Rural hospitals, and the teams who run them, are as crucial to local communities as the school, yet their contributions go largely unsung. “New Zealanders are famously reluctant to blow their own trumpets,” says College President Dr Samantha Murton, “but we all can take pride in the way we respond to the health needs of the communities we serve.”
Around one million New Zealanders rely on rural health services. All around the country strong connections exist between rural hospitals and the communities that turn to them in their times of need. Rural patients know they can rely on their hospital to respond to their circumstances. The geographic isolation and infrequent access to other secondary or tertiary care call for this kind of personal approach.
The appreciation that rural communities have for their local medical practitioners and hospitals is reciprocated. “My first experience of rural hospital medicine and general practice was in Kaitaia,” says Dr. Jenny James, Chair of the Division of Rural Hospital Medicine’s Board of Studies.
“Working there I was immersed in the community, who are deeply connected to their health providers. I realised just how important well trained, passionate doctors are to these communities, and just how rewarding working rurally can be.”

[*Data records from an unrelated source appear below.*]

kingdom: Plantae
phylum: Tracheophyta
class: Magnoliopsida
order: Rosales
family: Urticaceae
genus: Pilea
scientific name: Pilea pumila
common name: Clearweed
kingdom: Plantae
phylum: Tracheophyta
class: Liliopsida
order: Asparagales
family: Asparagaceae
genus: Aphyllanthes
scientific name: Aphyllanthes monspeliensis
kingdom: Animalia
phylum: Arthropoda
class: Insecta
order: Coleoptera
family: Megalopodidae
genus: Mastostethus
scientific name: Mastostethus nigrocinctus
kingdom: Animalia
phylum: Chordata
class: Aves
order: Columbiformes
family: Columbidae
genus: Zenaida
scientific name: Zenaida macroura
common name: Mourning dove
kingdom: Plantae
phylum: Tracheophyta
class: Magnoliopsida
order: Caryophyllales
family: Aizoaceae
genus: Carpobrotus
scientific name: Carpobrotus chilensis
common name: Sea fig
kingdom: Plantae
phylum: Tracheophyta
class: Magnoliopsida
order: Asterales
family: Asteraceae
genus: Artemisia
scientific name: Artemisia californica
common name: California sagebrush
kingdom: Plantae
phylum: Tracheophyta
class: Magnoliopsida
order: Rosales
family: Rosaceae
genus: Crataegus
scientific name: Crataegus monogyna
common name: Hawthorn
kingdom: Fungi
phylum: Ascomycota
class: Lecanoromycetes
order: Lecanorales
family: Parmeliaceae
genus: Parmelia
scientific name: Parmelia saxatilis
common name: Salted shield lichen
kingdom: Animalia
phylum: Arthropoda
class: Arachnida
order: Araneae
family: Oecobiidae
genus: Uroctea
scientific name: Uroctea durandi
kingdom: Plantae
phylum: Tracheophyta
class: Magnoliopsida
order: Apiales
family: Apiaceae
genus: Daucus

Often, patients who can be treated at their local hospital and remain close to whānau are likely to fare better. However, it isn’t a “one size fits all” situation; solutions that work in Wairoa may not work in Ashburton.
During these COVID-19 times, the bonds have been especially important. Rural GPs have worked wonders in helping boost vaccination rates. For some time now, rural hospitals have been gearing up to cope with any infection surges that may come their way. For some people, it will be only when COVID-19 arrives at the farm gate that the pandemic will seem entirely real. At such times, the advice they receive from a trusted medical practitioner or via their local hospital is likely to carry a good deal of weight.
Because of this strong foundation of mutual support, there is every reason for feeling optimistic that the challenges that lie ahead in 2022 can, and will be, surmounted. As Taupō Hospital’s Dr. Jeremy Webber says, “We’ve already seen some wonderful barriers being broken down in terms of the primary/secondary care interface because of COVID-19. With every difficulty there’s an opportunity, so you just need to look at it in that light and run with a solution that fits your community.”
New Zealanders, whether urban or rural, can take pride in these vital healthcare threads that, over the years, have been woven together within our social fabric.
Rural hospitals and rural GPs deserve a huge “thank you” for all their hard work last year, and in anticipation of their efforts heading into 2022.